**Page excerpt**:
>> Start
Number:
AGO 2006-07
Issued
Subject:
County regulation of farming operations
Mr. Hal A. Airth
Suwannee County Attorney
Post Office Box 448
Live Oak, Florida 32064
RE: COUNTIES–FARMS–AGRICULTURE–FARMING–ZONING–NUISANCE–county regulation of farming operations. s. 823.14, Fla. Stat.
Dear Mr. Airth:
On behalf of the Suwannee County Commission you have asked for my opinion on substantially the following question:
Does section 823.14, Florida Statutes, allow the Suwannee County Board of County Commissioners to regulate a dairy farming operation beyond the regulations imposed by state agencies pursuant to section 823.14(6), Florida Statutes?
According to your letter, several county residents have complained to the board of county commissioners that a local dairy is fertilizing crops near their homes with waste, using a center pivot irrigation system that is also used to apply plain water to the crops. You have asked whether section 823.14, Florida Statutes, precludes all local regulation of farming operations or whether the county is authorized to take some action in this regard. Your letter does not indicate whether this fertilization practice has begun recently or whether it is an ongoing practice.
Section 823.14, Florida Statutes, the "Florida Right to Farm Act," recognizes the importance of agricultural production to this state’s economy and establishes that the "encouragement, development, improvement, and preservation of agriculture will result in a general benefit to the health and welfare of the people of the state[.]"[1] The Legislature also recognizes that agricultural activities conducted on farmland in areas that are becoming urbanized are potentially subject to nuisance lawsuits and that such suits may encourage or force the premature removal of farmland from agricultural use. The purpose of the act, therefore, is "to protect reasonable agricultural activities conducted on farm land from nuisance suits."[2]
The act generally provides that a farm that has been in operation for at least one year and that was not a nuisance at the time of its established date of operation shall not be a public or private nuisance if the farm operation conforms to generally accepted agricultural and management practices.[3] However, an existing farm operation may not expand to a more excessive operation with regard to noise, odor, dust, or fumes, if it is adjacent to an established homestead or business.[4]
The "operation of machinery and irrigation pumps" and the "generation of noise, odors, dust, and fumes" come within the scope of the term "farm operation" and would generally be protected.[5] A determination of whether the activities you describe constitute a change to a more excessive farm operation with regard to odors, and therefore may be the subject of local regulation, is a mixed question of law and fact outside the scope of authority of this office.
In Pasco County v. Tampa Farm Service,[6] a Fourth District Court of Appeal case, Pasco County attempted to enforce waste disposal ordinances against Tampa Farm Service. The farm service had begun using a new method for spreading poultry manure that resulted in the creation of an odor nuisance for adjoining property owners. At the trial level, the county was enjoined from enforcing the ordinances when Tampa Farm Service argued that its action was protected under the Florida Right to Farm Act. On appeal, the Fourth District Court of Appeal found that even if a practice was agriculturally acceptable, it could cause unreasonable degradation for an established neighborhood. The court recognized that section 823.14(5), Florida Statutes, provides that any change to a more excessive farm operation with regard to noise, odor, dust, or fumes is not afforded the statutory protections of the act if the farm was adjacent to an established homestead or business on March 15, 1982. The case was remanded to the trial court to determine whether Tampa Farm Service's activities constituted a "more excessive farm operation with regard to . . . odor," and, if so, for a determination of whether the county's regulations were valid under traditional nuisance rules to the extent that they regulated degradation from the 1982 threshold. The court noted that:
"In light of the purposes of the Act, we do not interpret a 'more excessive farm operation' to include minor odor changes or minimal degradation of the local environment. The Act seems to afford farmers protection for these minor changes but does not afford protection for more 'excessive' changes. Thus, a court or a local government is free to regulate changes in agricultural practices only if those changes involve significant or substantial degradation in the locale. We admit this line is difficult to define and would observe that the legislature has given the courts little assistance in this process. In this case, however, the evidence strongly supports a finding of a substantial change in the odor of the locale."
>> End
**Problems to work on**:
**A)** In the opinion on county regulation of farming, reproduce the passage that begins at the words "According to your" and stops after "an ongoing practice.", substituting "drip irrigation system" for "center pivot irrigation system".
**B)** According to the opinion on county regulation of farming, with regard to what things may an existing farm operation not expand to a more excessive operation if it is adjacent to an established homestead or business? List them all.
**C)** In the opinion on county regulation of farming, how long must a farm have been in operation before the act shields it from being a public or private nuisance?

**Records shown**:
>> Start
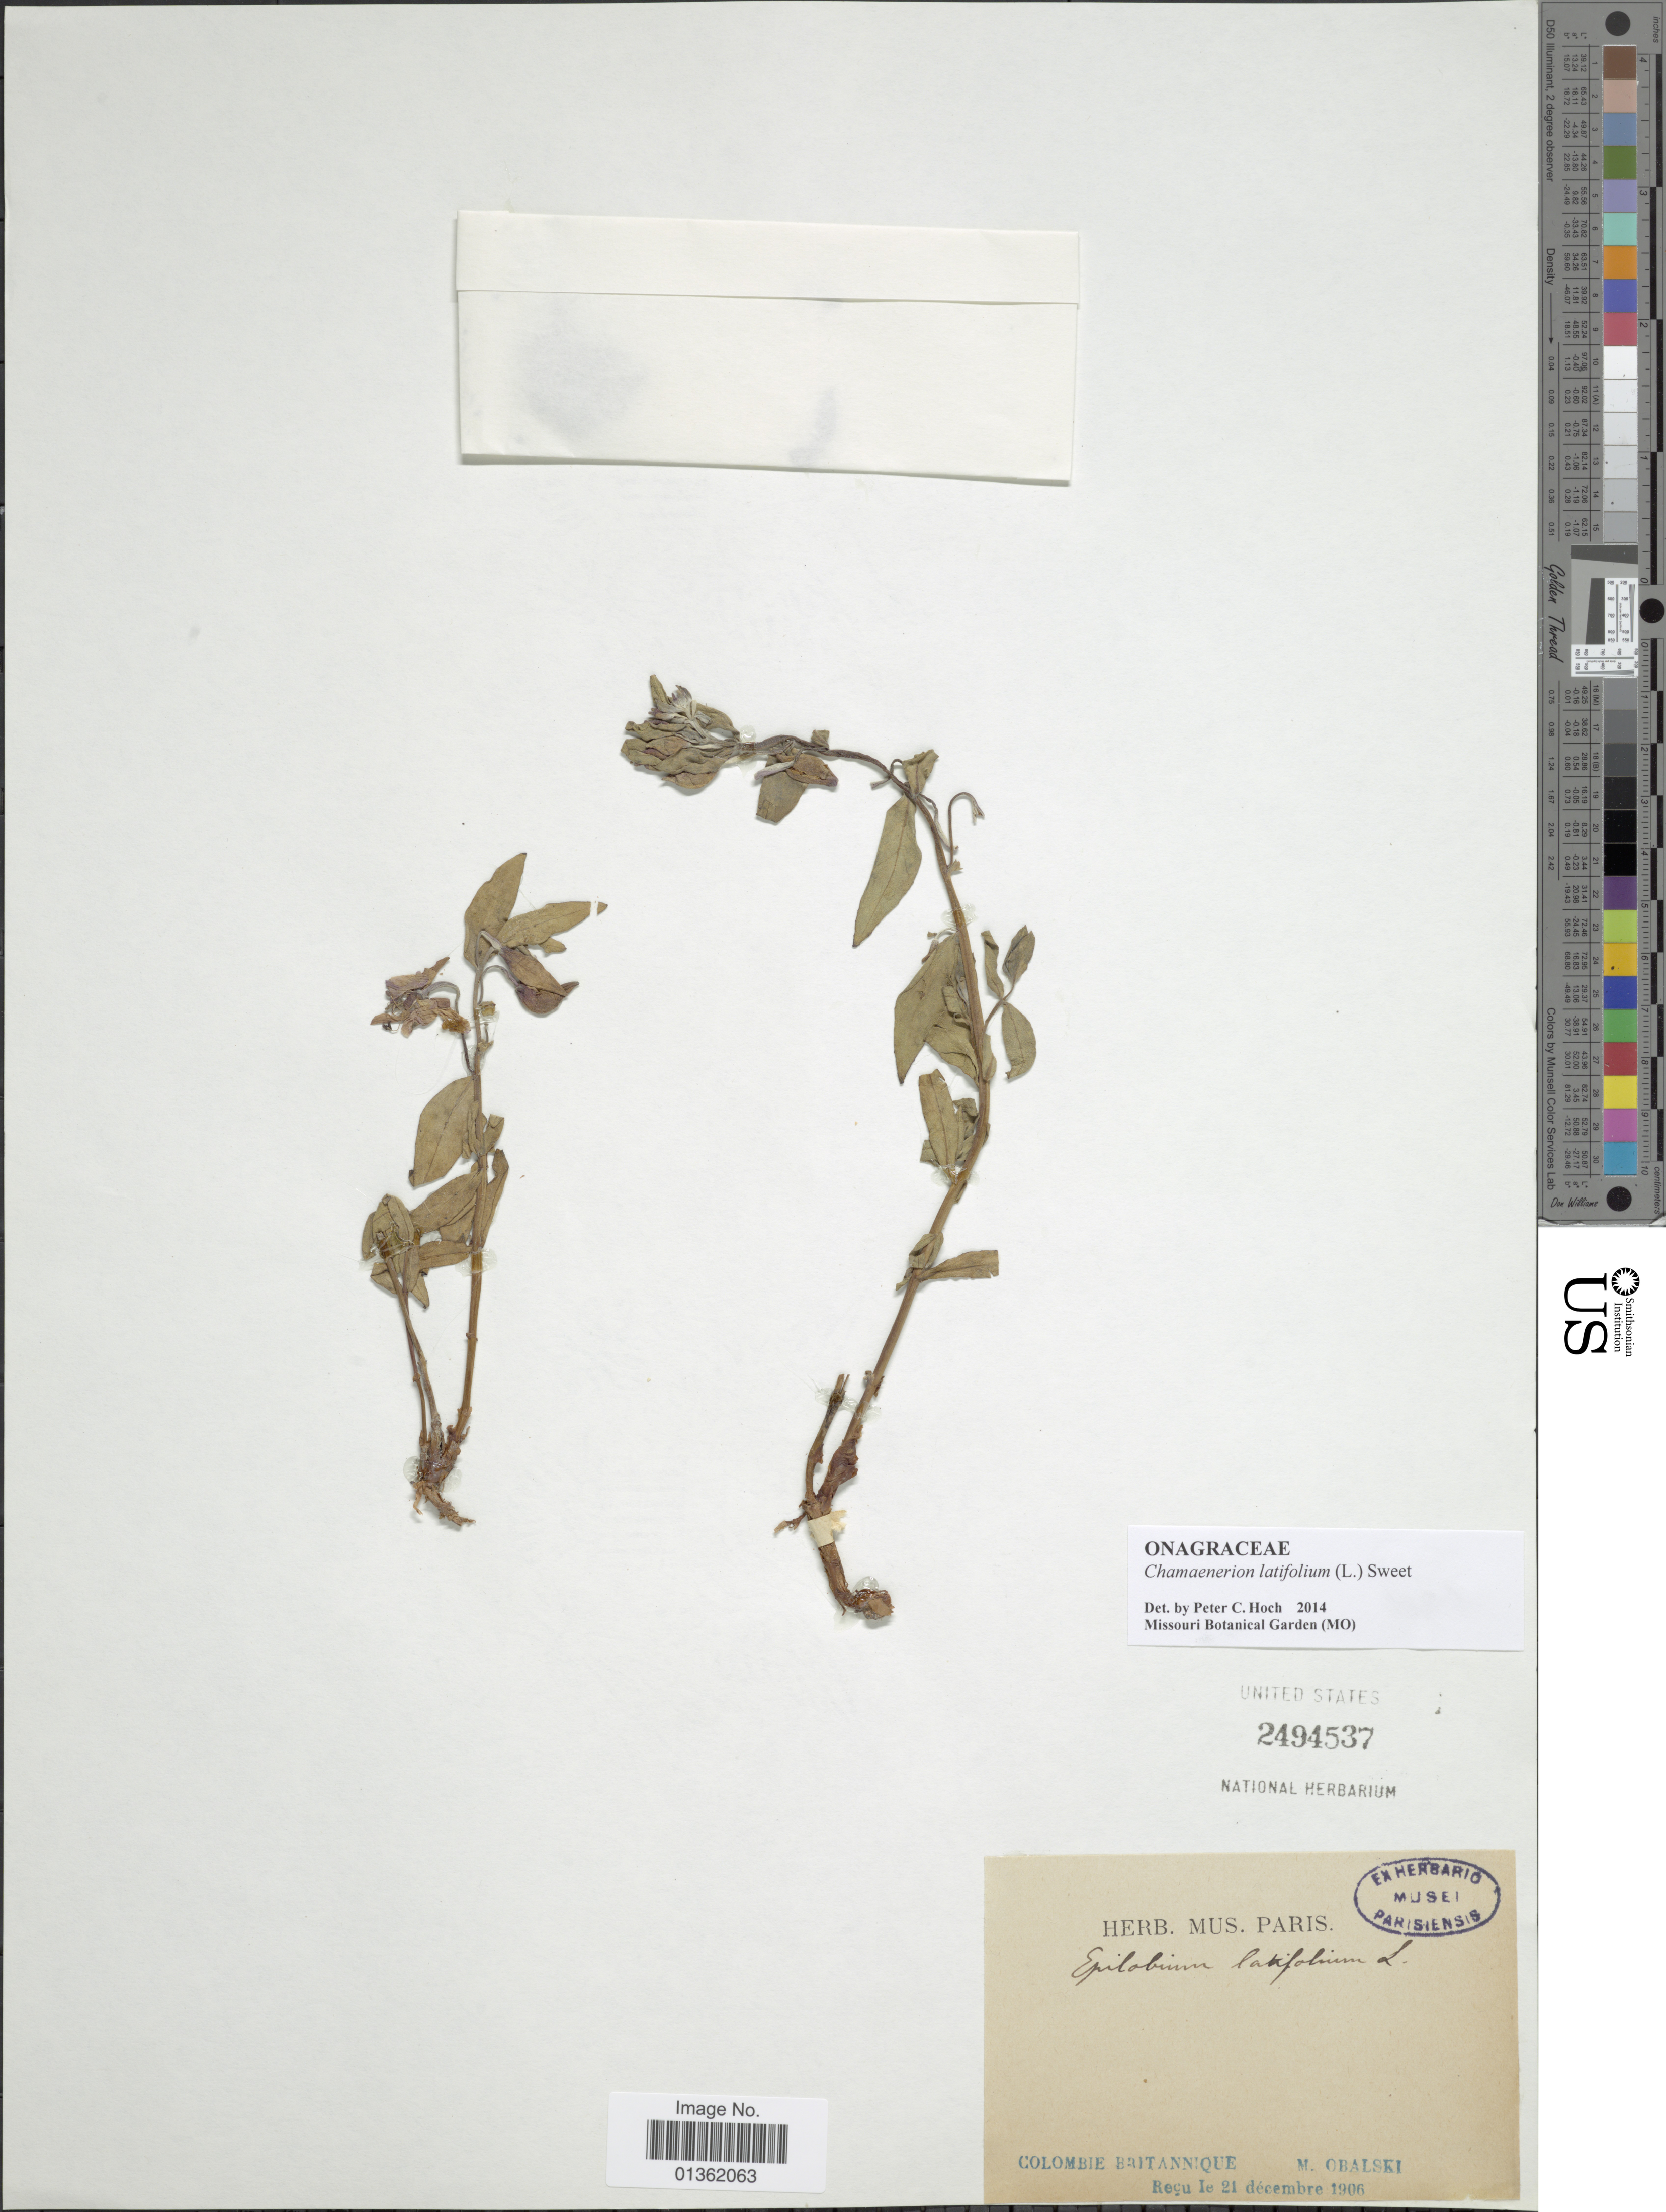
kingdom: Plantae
>> End
>> Start
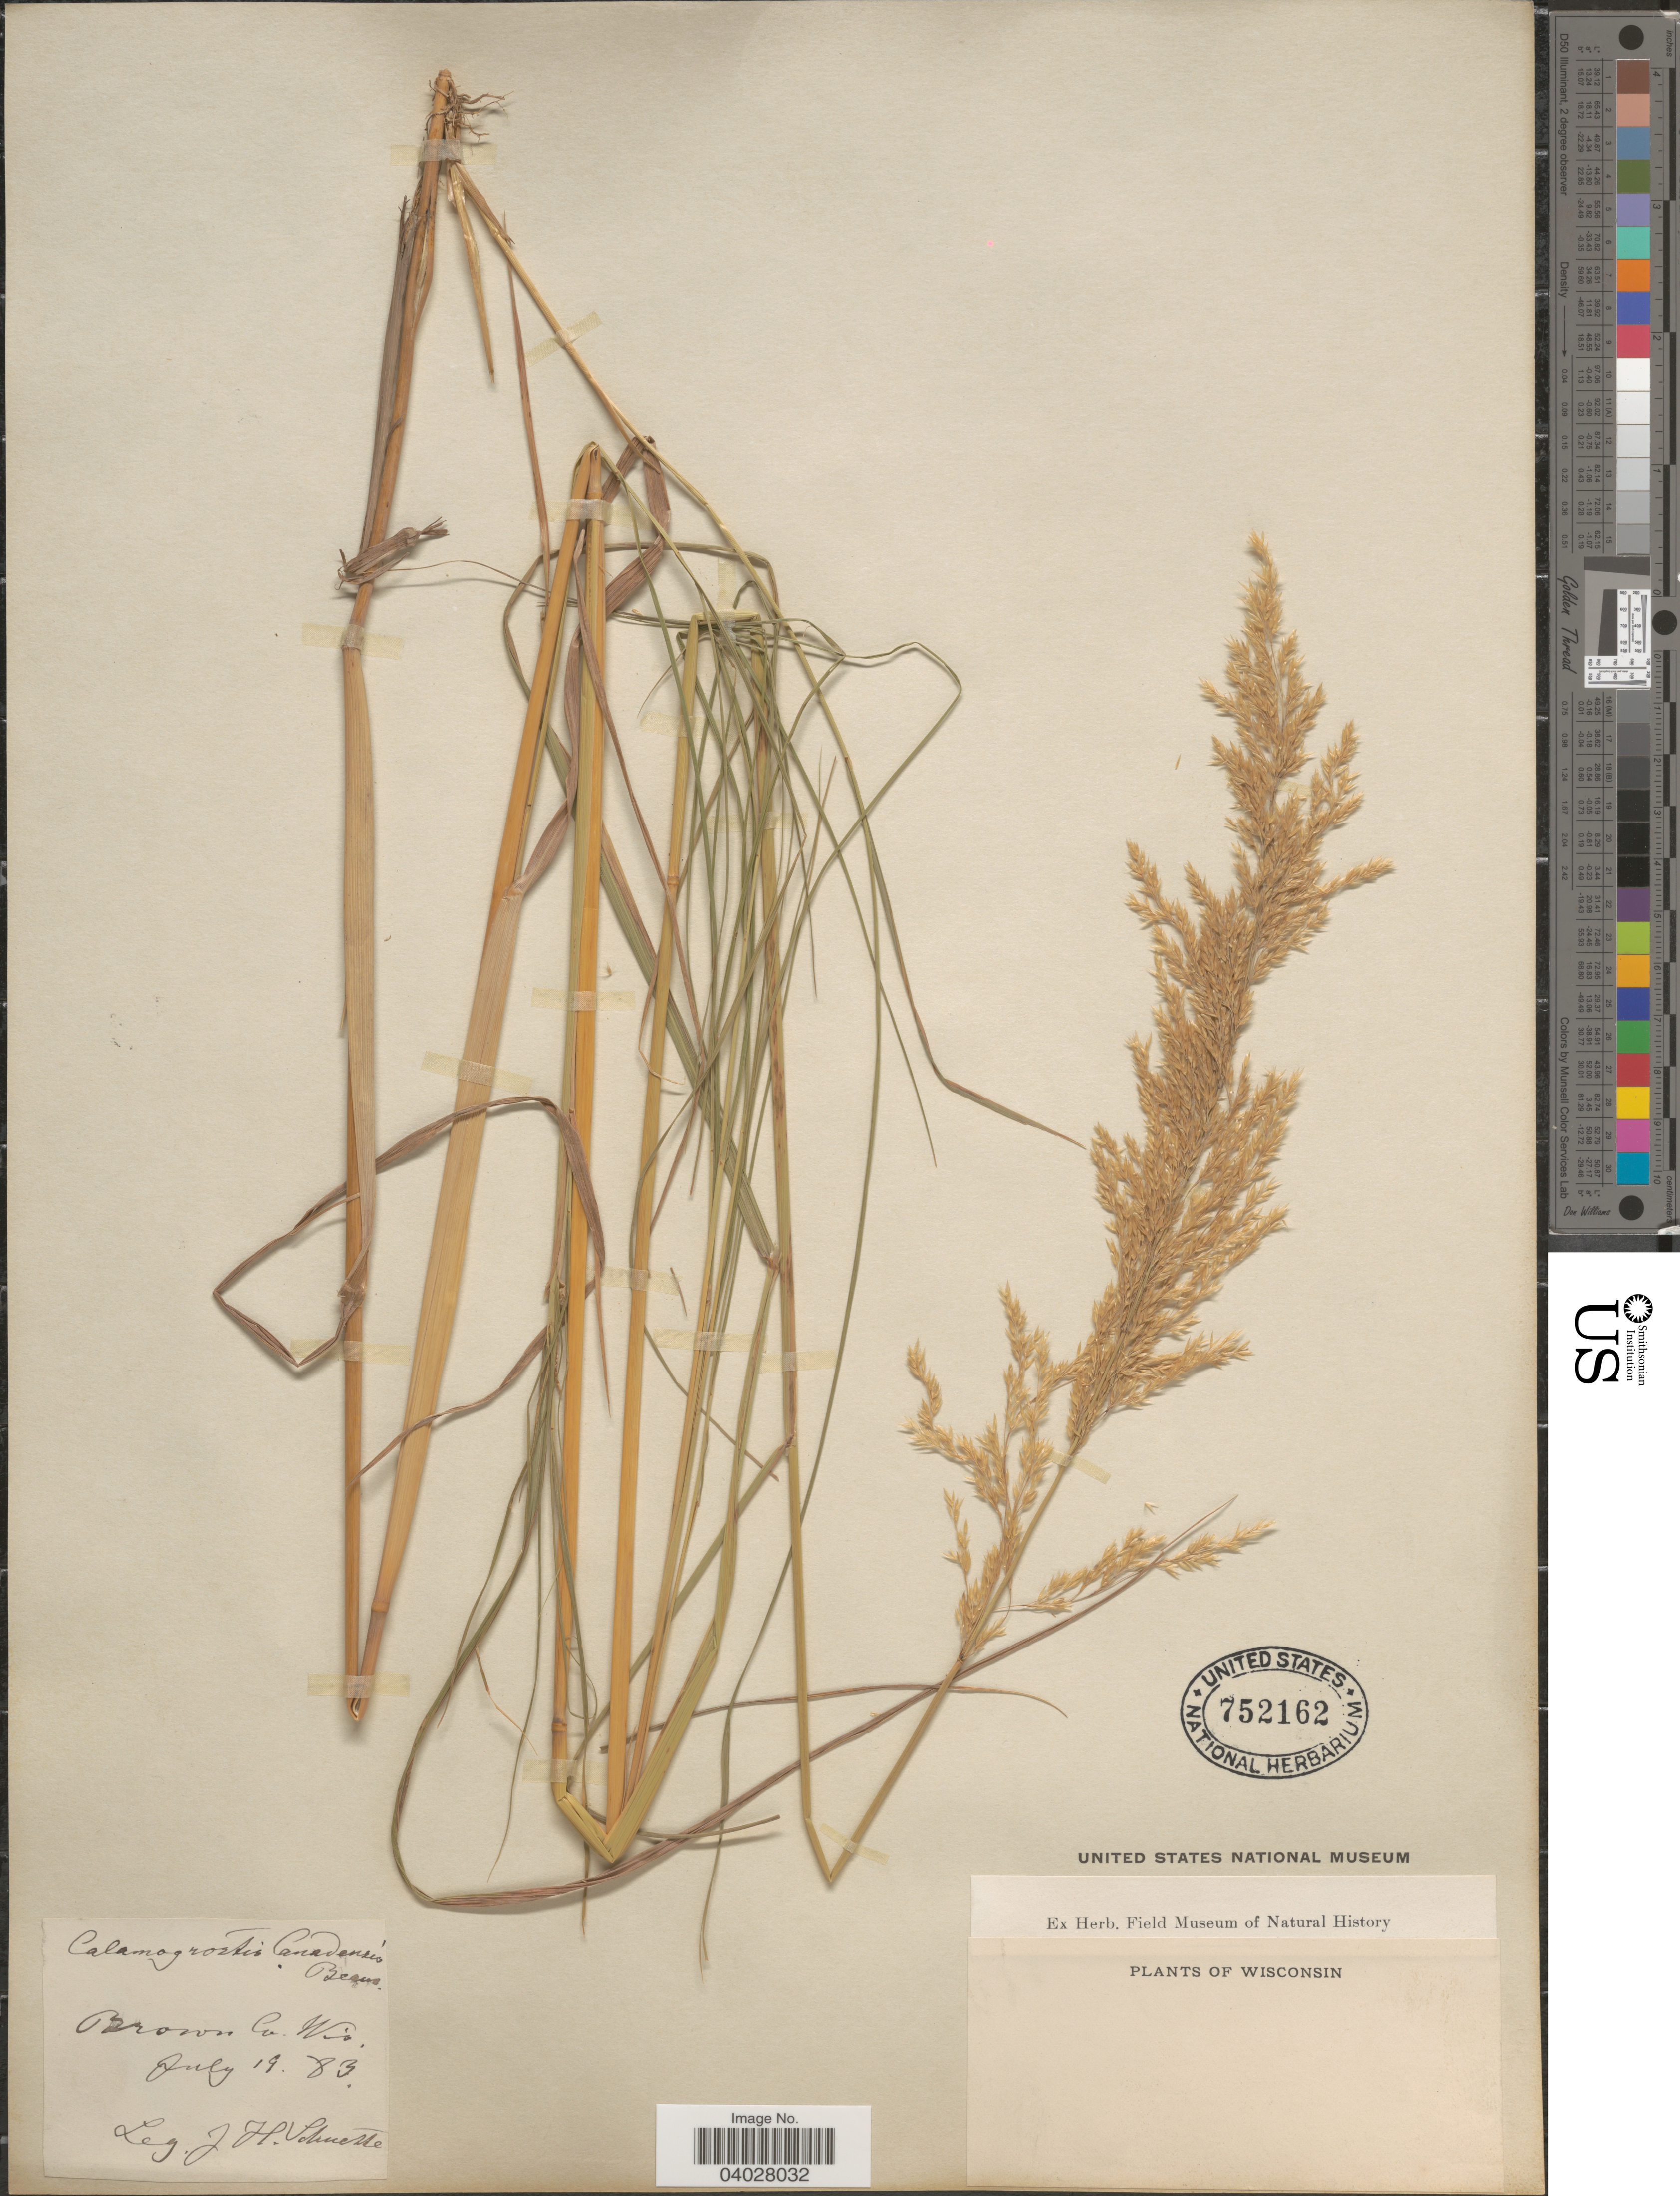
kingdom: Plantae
>> End
**Results of the tasks**:
**A)**
According to your letter, several county residents have complained to the board of county commissioners that a local dairy is fertilizing crops near their homes with waste, using a drip irrigation system that is also used to apply plain water to the crops. You have asked whether section 823.14, Florida Statutes, precludes all local regulation of farming operations or whether the county is authorized to take some action in this regard. Your letter does not indicate whether this fertilization practice has begun recently or whether it is an ongoing practice.

**B)** Noise, odor, dust, and fumes.

**C)** At least one year.